The film also tells the story of Robert Clary who, at 14 years of age, secretly entertained the Jews in the camps where he was interned. He viewed his performances as a respite from the hell of the camps and a unique form of performance as resistance. Recha Sternbuch was a rabbi's daughter who brought hundreds of refugees into her Swiss border town, sheltered and fed them. The film tells of one occasion when she snuck to the border and returned with three saved Jews, arriving too late to see her own son's bar mitzvah.

After the Warsaw Ghetto uprising, Anna Heilman was deported to Auschwitz, where she was forced to work in a munitions factory and where she became part of a plot to steal gunpowder that eventually led to the destruction of Birkenau's infamous Crematorium No. 4 in October 1944. Heilman is the only survivor of plot to destroy Crematorium No. 4, most of the plotters having been hanged in front of the other inmates after the explosion.

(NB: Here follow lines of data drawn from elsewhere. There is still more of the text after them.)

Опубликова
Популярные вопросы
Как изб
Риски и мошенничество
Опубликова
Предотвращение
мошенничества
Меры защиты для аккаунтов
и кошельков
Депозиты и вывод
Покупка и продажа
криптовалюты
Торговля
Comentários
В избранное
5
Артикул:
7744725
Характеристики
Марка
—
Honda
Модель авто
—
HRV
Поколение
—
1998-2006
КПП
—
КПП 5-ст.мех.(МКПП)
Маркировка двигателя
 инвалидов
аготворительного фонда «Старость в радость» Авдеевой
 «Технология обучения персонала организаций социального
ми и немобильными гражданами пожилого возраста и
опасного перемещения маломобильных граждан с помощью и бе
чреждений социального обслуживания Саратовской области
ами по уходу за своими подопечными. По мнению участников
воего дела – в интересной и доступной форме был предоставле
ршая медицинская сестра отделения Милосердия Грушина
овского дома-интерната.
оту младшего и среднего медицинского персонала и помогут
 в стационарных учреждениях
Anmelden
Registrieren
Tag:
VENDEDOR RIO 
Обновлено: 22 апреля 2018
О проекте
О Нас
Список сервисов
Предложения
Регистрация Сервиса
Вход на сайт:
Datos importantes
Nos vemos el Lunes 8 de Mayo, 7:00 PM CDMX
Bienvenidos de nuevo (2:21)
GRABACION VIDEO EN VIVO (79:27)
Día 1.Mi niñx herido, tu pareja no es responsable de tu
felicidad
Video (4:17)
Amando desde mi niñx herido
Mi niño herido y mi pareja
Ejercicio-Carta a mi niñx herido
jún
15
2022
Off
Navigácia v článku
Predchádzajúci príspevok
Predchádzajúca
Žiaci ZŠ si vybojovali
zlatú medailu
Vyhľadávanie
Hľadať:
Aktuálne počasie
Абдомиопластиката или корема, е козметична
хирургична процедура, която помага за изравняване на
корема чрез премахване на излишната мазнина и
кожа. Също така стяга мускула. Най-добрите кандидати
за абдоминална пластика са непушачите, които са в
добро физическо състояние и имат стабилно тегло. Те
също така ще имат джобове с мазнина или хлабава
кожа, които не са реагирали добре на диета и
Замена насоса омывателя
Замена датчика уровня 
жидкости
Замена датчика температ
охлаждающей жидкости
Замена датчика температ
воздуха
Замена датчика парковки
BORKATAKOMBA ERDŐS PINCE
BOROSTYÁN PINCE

Unlikely Heroes draws upon rare film footage that has come to light recently from archives in Hungary, the Czech Republic, Lithuania and the former Soviet Union. It screens at Oakridge Centre, Sunday, May 30, 2:30 p.m. Tickets are $18 for members of the Vancouver Holocaust Education Centre or the Friends of the Simon Wiesenthal Centre; $25 for the general public. A book launch for a newly re-released edition of Leon Kahn's memoirs No Time to Mourn will take place at the film screening.